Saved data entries
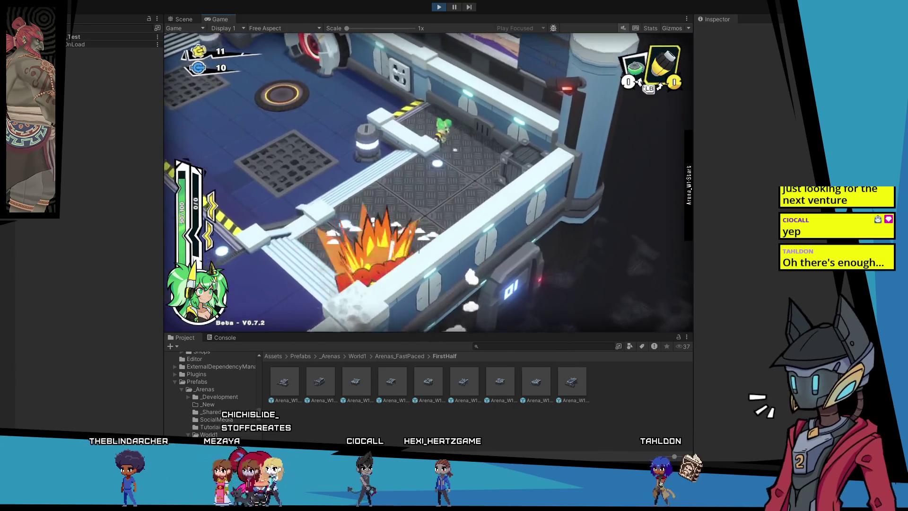
key("Down")
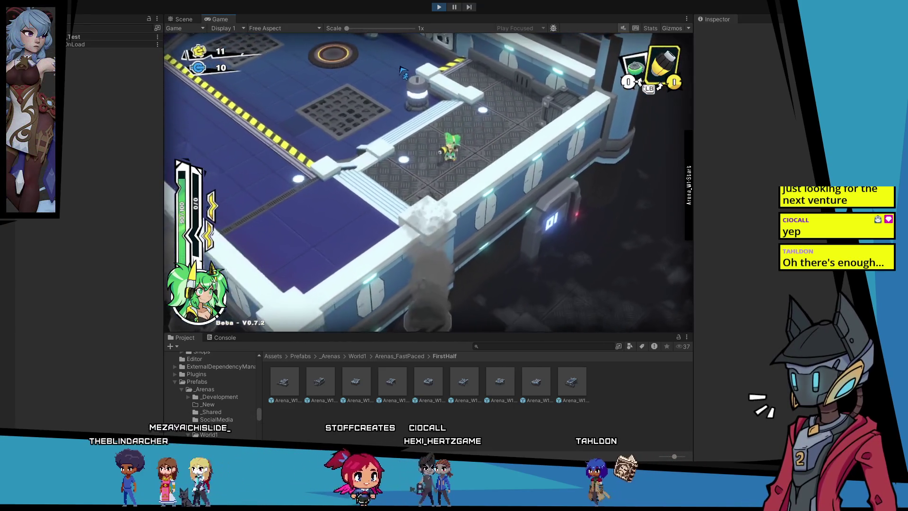
key("Up")
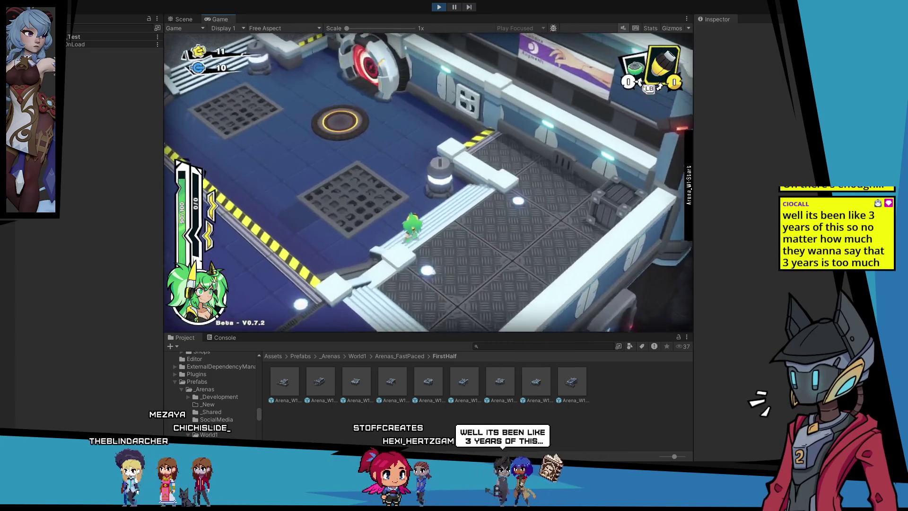
key("Left")
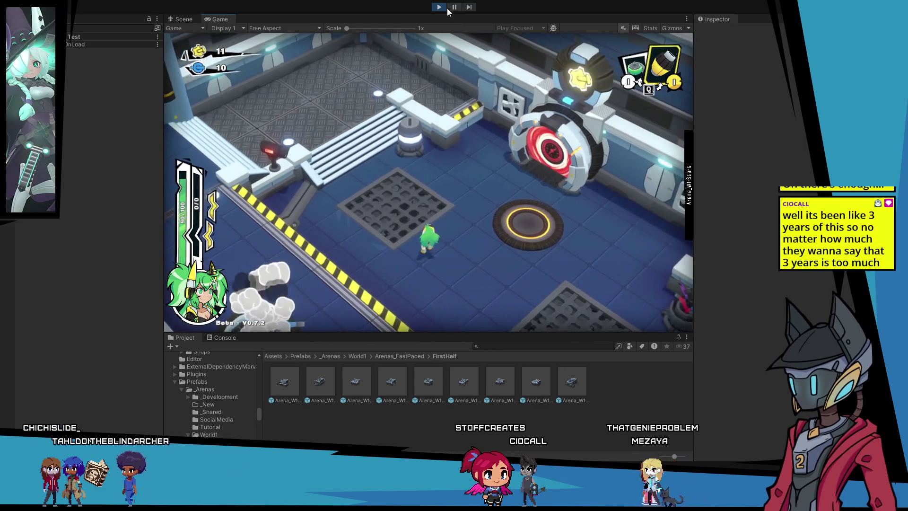
left_click(444, 8)
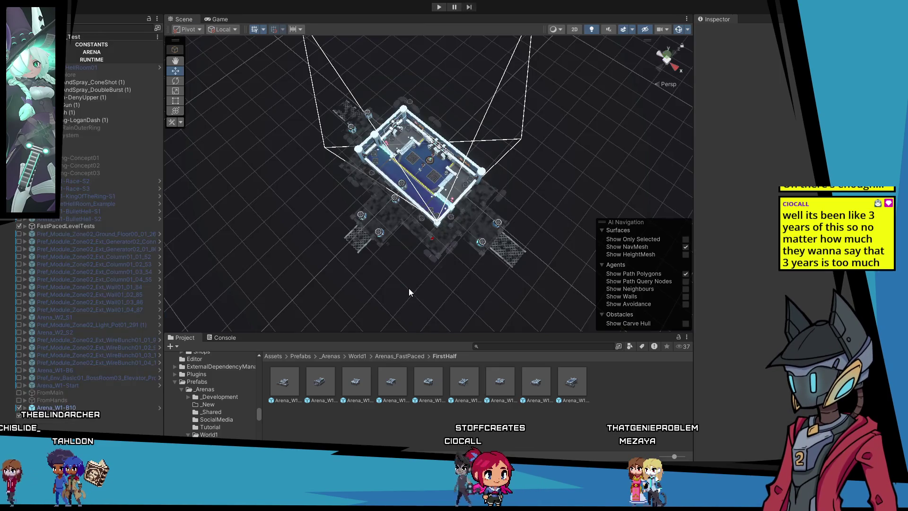
Open the Arena_W1-B10 prefab and select its LobBomb_Zone01 x1 spawn point.
double_click(328, 377)
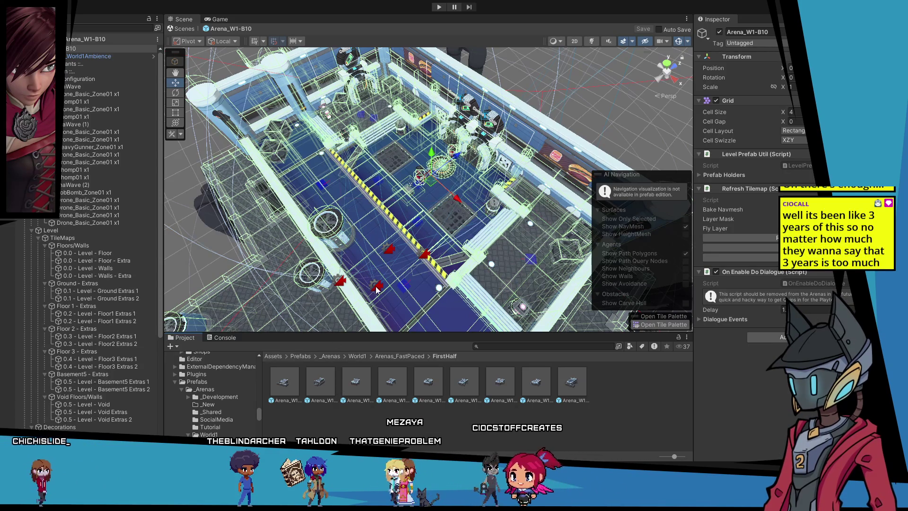
left_click(94, 192)
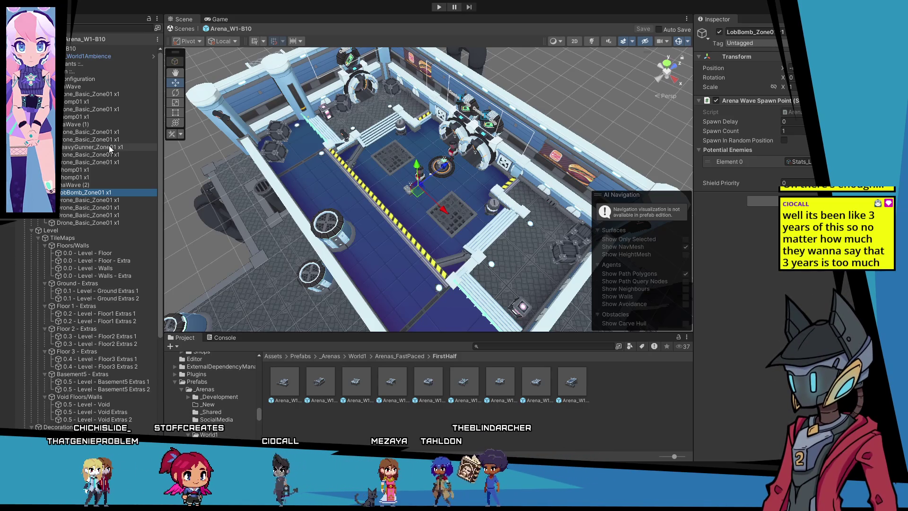
Inspect ArenaWave (2) and its Drone_Basic_Zone01 spawn points.
left_click(97, 184)
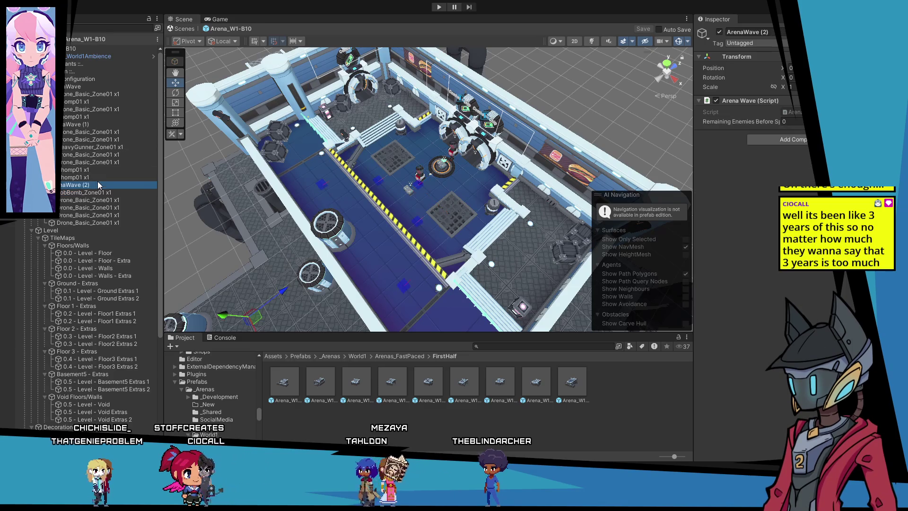
left_click(98, 215)
left_click(99, 223)
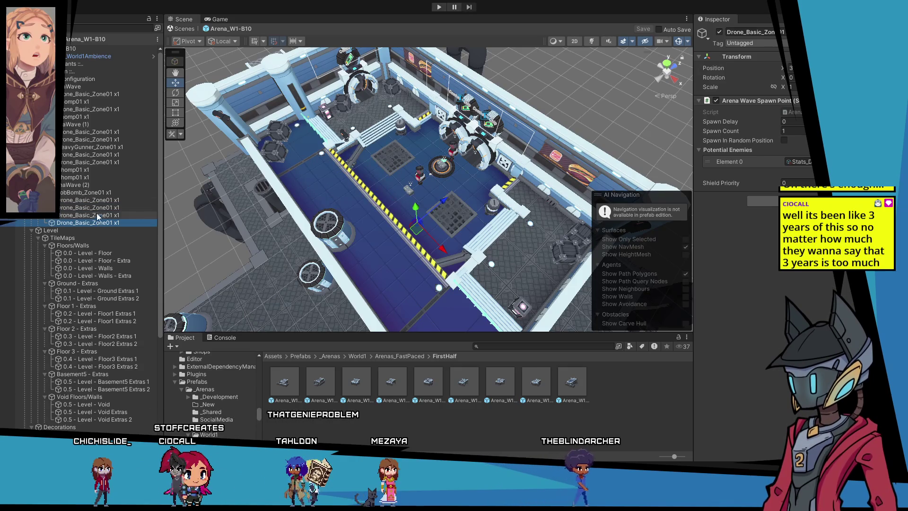
left_click(81, 154)
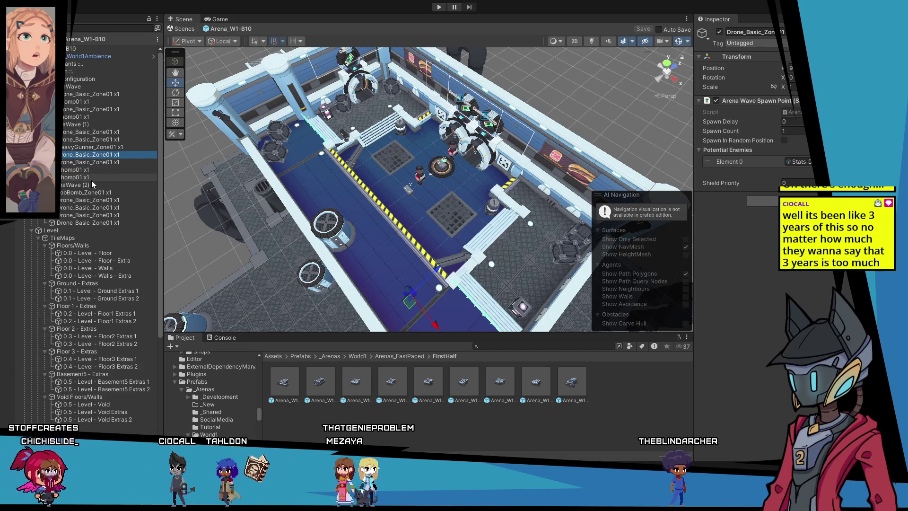
left_click(95, 223)
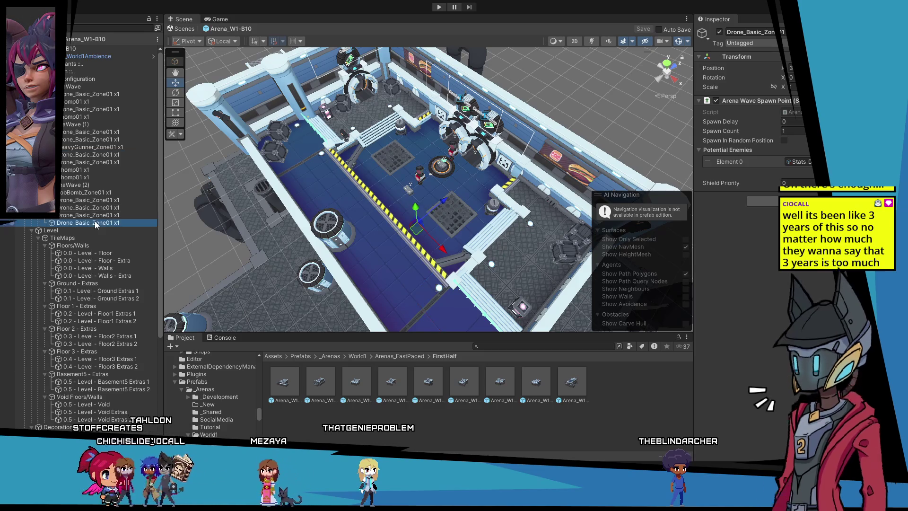
mouse_move(373, 246)
left_mouse_down()
mouse_move(362, 224)
mouse_move(474, 319)
left_mouse_up()
Slide one Drone_Basic_Zone01 spawn point along X, then deselect and orbit the arena.
left_click(111, 208)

EXERCISE DESCRIPTION:
Set down exactly, and only, the lines of the data above from the line containing "left_mouse_up()" through the last one.

ANSWER TO THIS EXERCISE:
left_mouse_up()
Slide one Drone_Basic_Zone01 spawn point along X, then deselect and orbit the arena.
left_click(111, 208)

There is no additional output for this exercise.